Managing inventory correctly is essential, especially for ecommerce enterprises. Here’s why.
1. This feature ensures you never run out of stock
The first step in inventory management is determining how much inventory you need at all times. Too much inventory can result in ‘dead stock,’” or inventory that cannot be sold because it is out of date. If you have too little, you will run out of stock, fail to meet client needs, and miss out on potential sales.
Using a reorder point formula, you can ensure that your inventory doesn’t fall below a necessary level by keeping an eye on it. (I’ll get to this later.)
2. It’s a good option if you want to save money on space
Too much inventory may result in a significant amount of money being spent on storage space. Inventory is a variable cost that is determined by the amount of space your beginning inventory takes up at any one moment. You’ll pay more for inventory storage if you have more product on hand than you need. Being wise about inventory levels can assist you in reallocating those resources.
3. It prepares you for the unexpected by providing a degree of preparedness
It’s in your best interests to be ready. Do you have a plan if one of the following supply chain problems occurs tomorrow?
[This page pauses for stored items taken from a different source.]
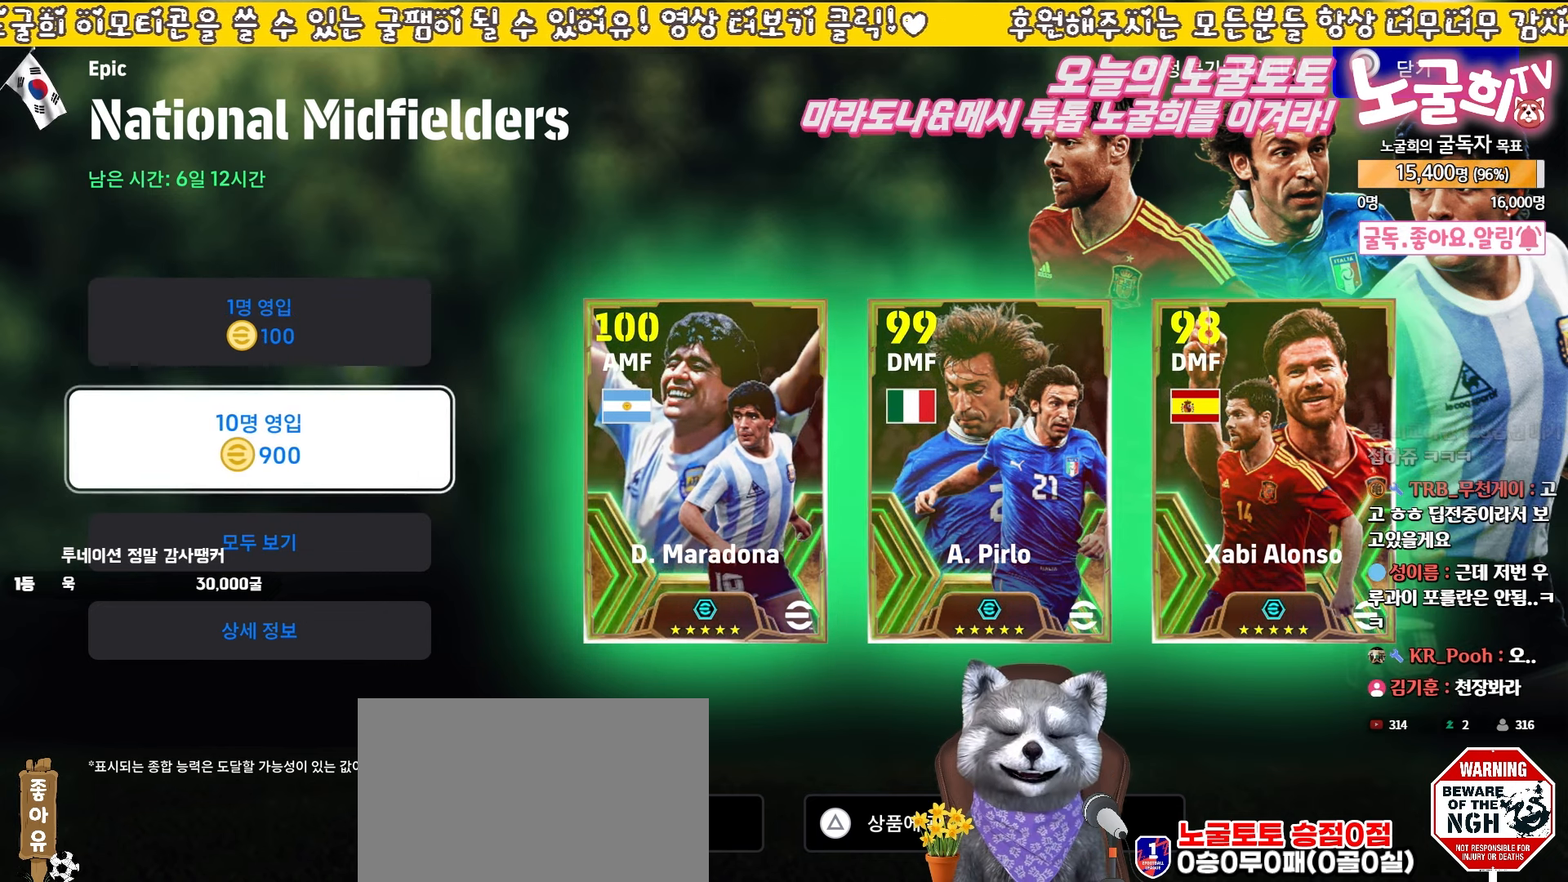
{"buttons": [], "left_stick": "up", "events": [[33, "CROSS", "down"], [133, "CROSS", "up"], [417, "left_stick", "up"]]}
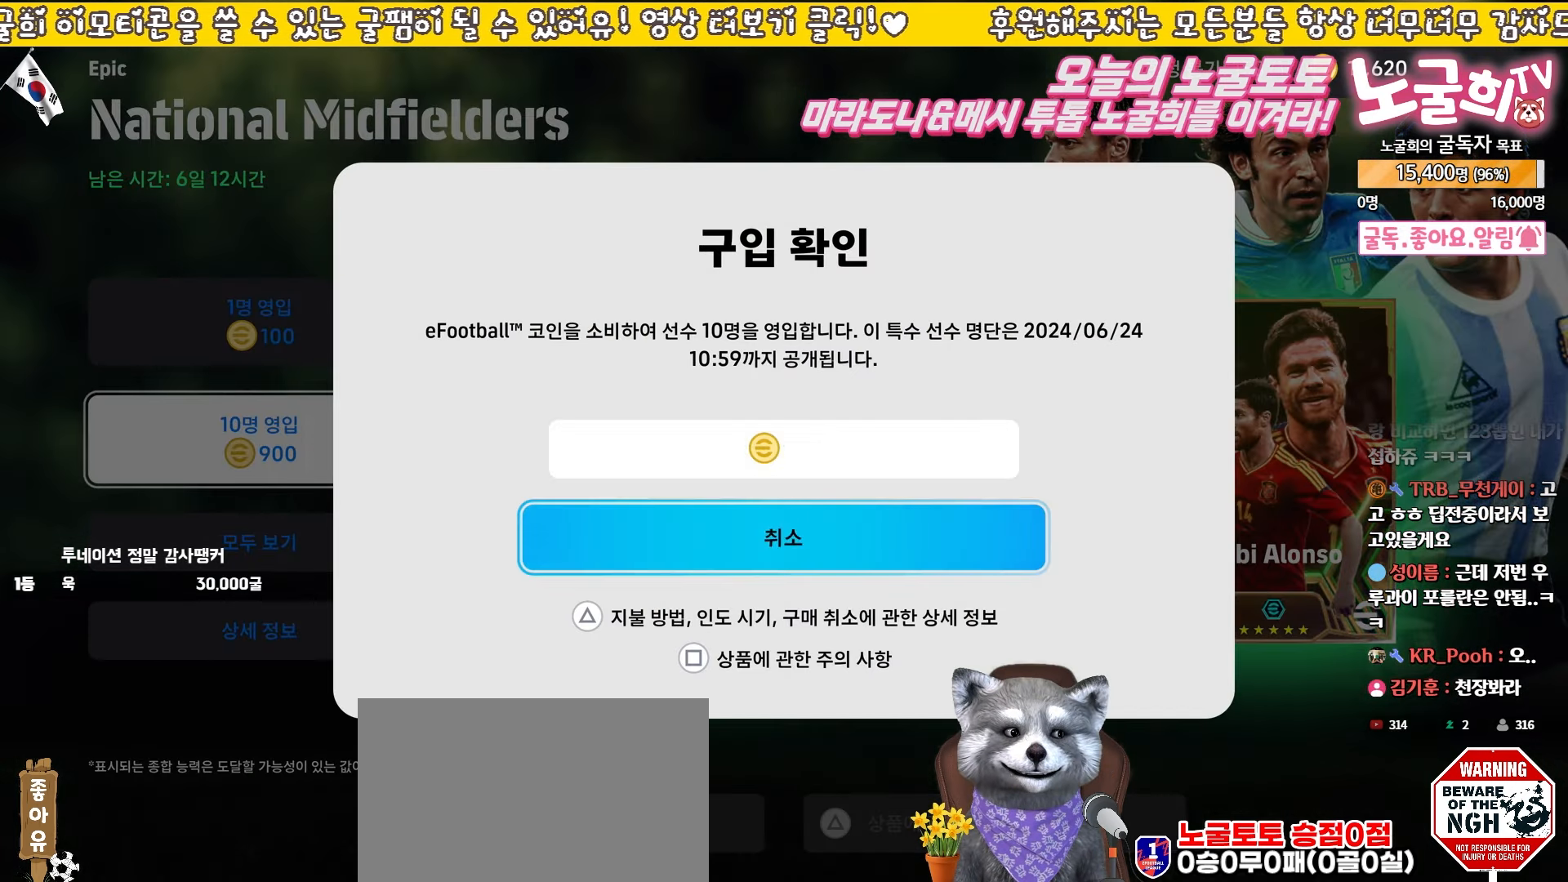
{"buttons": [], "left_stick": "up", "events": [[83, "left_stick", "down"], [217, "left_stick", "up"], [317, "left_stick", "down-left"], [450, "left_stick", "up"]]}
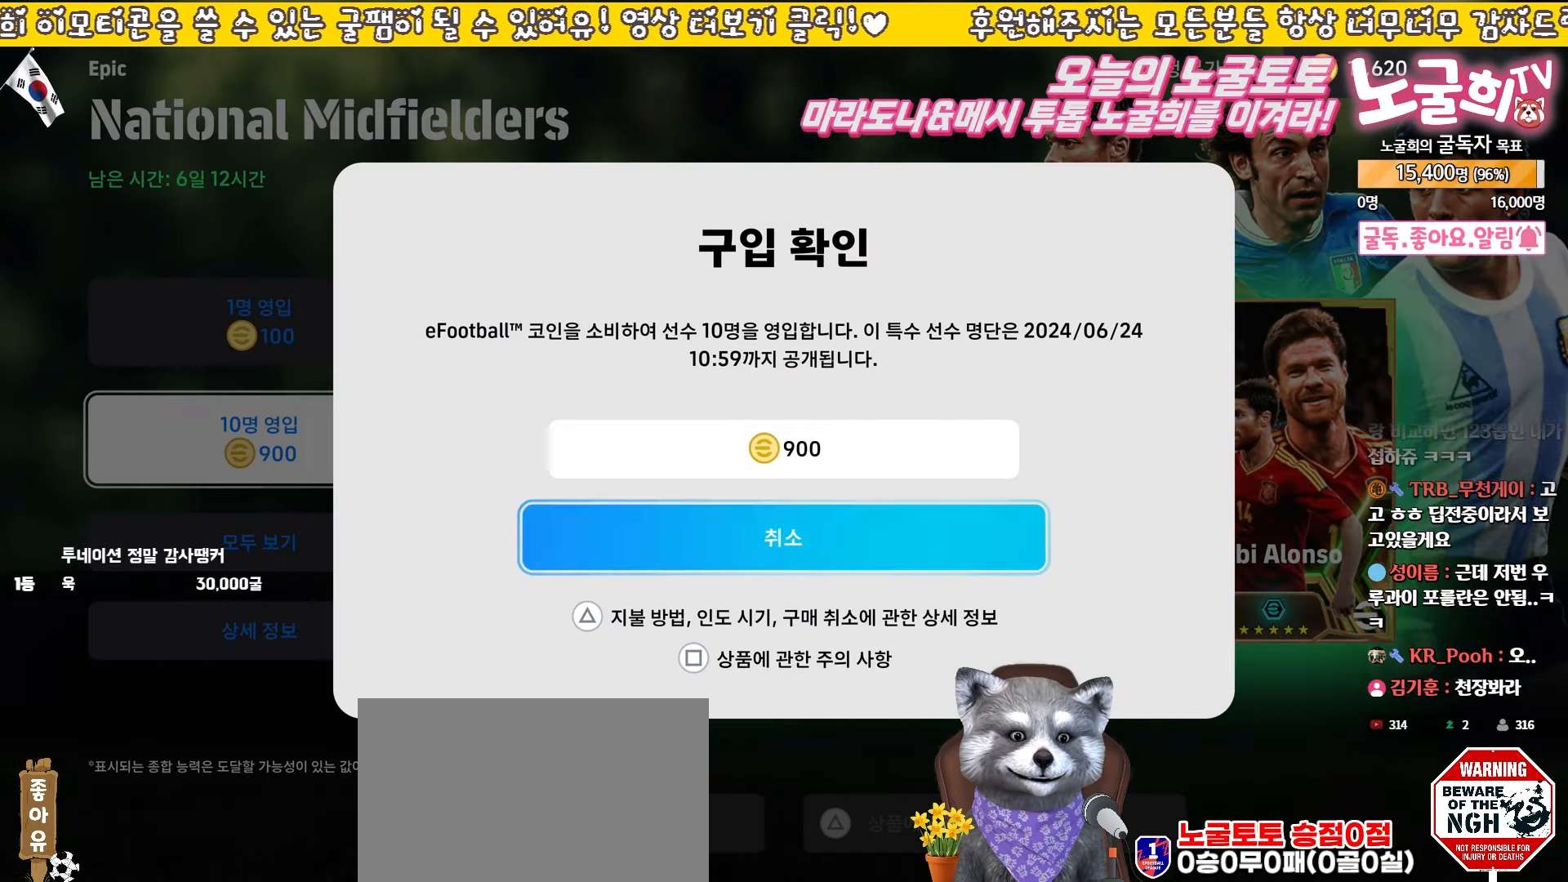
{"buttons": [], "left_stick": "up", "events": [[50, "left_stick", "down"], [200, "left_stick", "up"], [300, "left_stick", "down"], [400, "left_stick", "right"], [450, "left_stick", "up"]]}
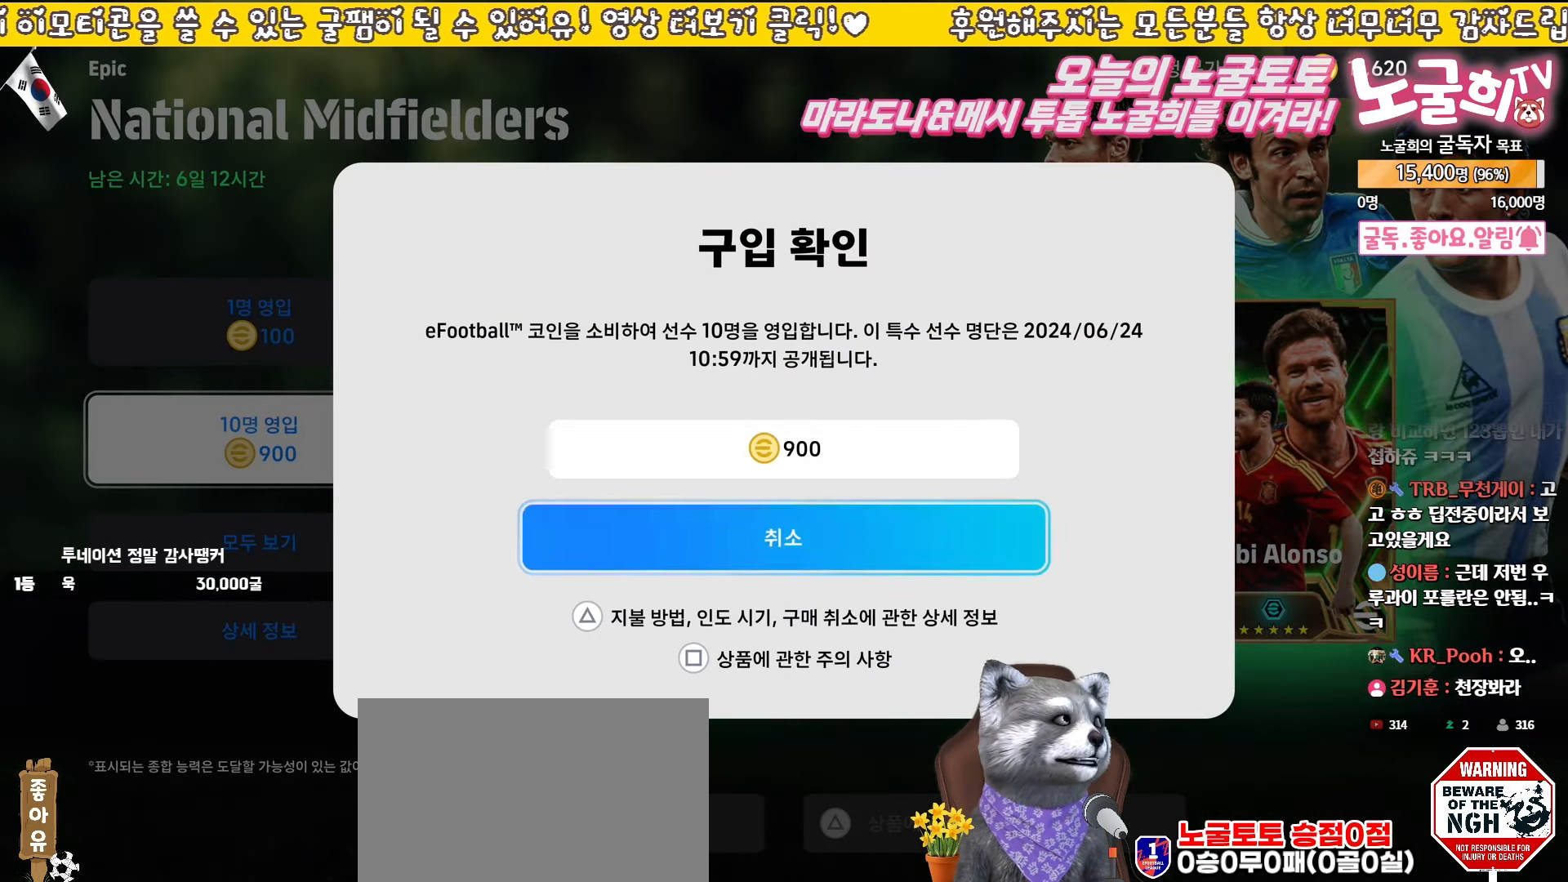
{"buttons": [], "left_stick": "down-right", "events": [[17, "left_stick", "down"], [133, "left_stick", "up-right"], [233, "left_stick", "down"], [333, "left_stick", "up-right"], [417, "left_stick", "down-right"]]}
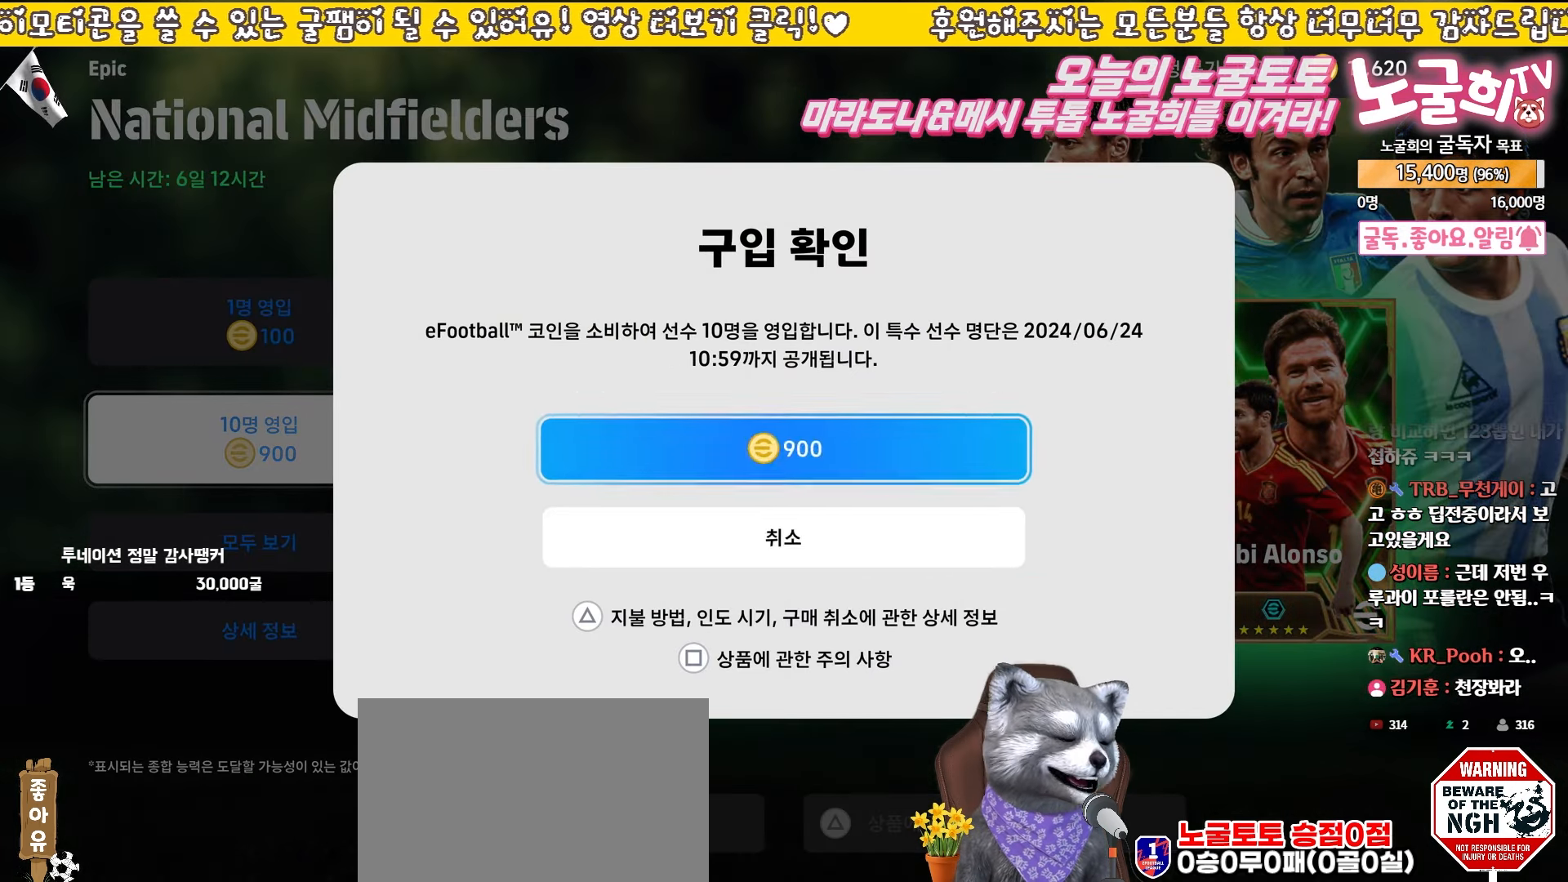
{"buttons": [], "left_stick": "up-right", "events": [[33, "left_stick", "up-right"], [117, "left_stick", "down"], [233, "left_stick", "right"], [333, "left_stick", "down"], [450, "left_stick", "up-right"]]}
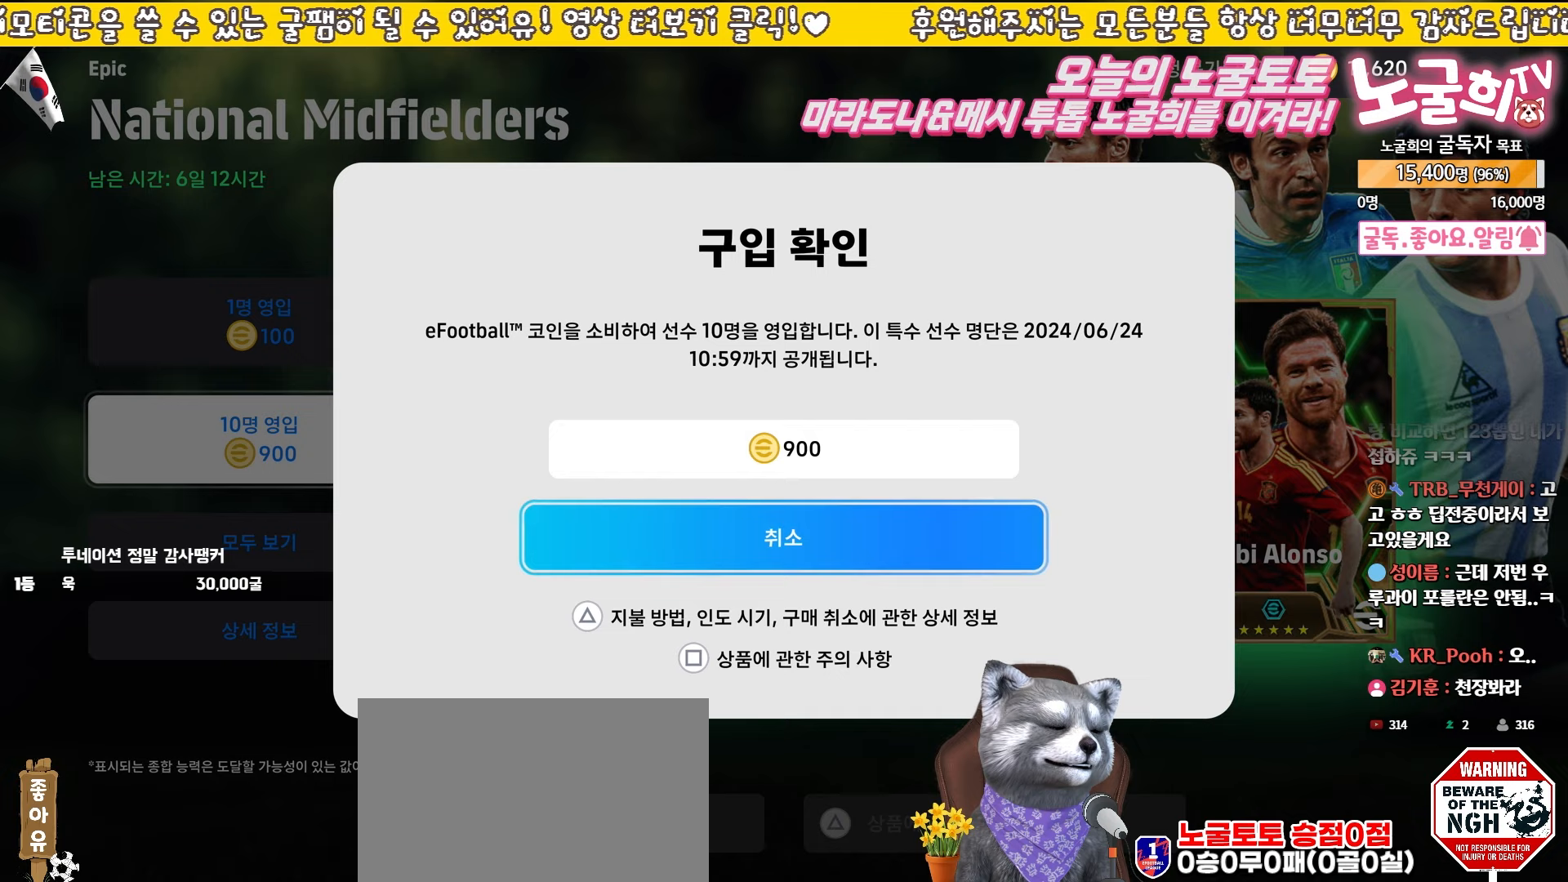
{"buttons": [], "left_stick": "up", "events": [[50, "left_stick", "down"], [167, "left_stick", "up-right"], [300, "left_stick", "down"], [400, "left_stick", "right"], [467, "left_stick", "up"]]}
- You suddenly sell out of a product for no apparent reason
- You underestimate your storage requirements and run out of room
- Incoming goods from the factory are delayed
- You run into a cash flow problem and are unable to buy more inventory
Strategic inventory solutions can assist you in avoiding these sticky situations. The ability to track inventory over time and prepare for potential inventory issues will help you handle problems that would otherwise have a significant impact on your firm.
4. It shows how customers behave over time
Keeping track of what sells like wild fire versus what gets covered in metaphorical cobwebs might provide important insights into your consumers’ interests. You may evaluate inventory levels before and after special events or product releases to determine the effectiveness of previous campaigns.
5. It makes predictions about the future
Yes, somewhat. Inventory management aids in good inventory forecasting, which can assist you in anticipating and preparing for demand. You may use past production trends on a monthly, seasonal, or SKU-by-SKU basis to better prepare for future sales and demand. Remember to include any planned marketing campaigns or new product releases when preparing your budget.
6. It aids in the tracking of expenses incurred during the selling process
Inventory accounting is the process of tracking and recording changes in the value of inventory over time as they pertain to manufacturing and costs of goods sold. You can’t properly value your assets or goods sold, and you can’t budget for the inventory you’ll need to purchase, if you don’t have a reliable method of monitoring the value of your inventory.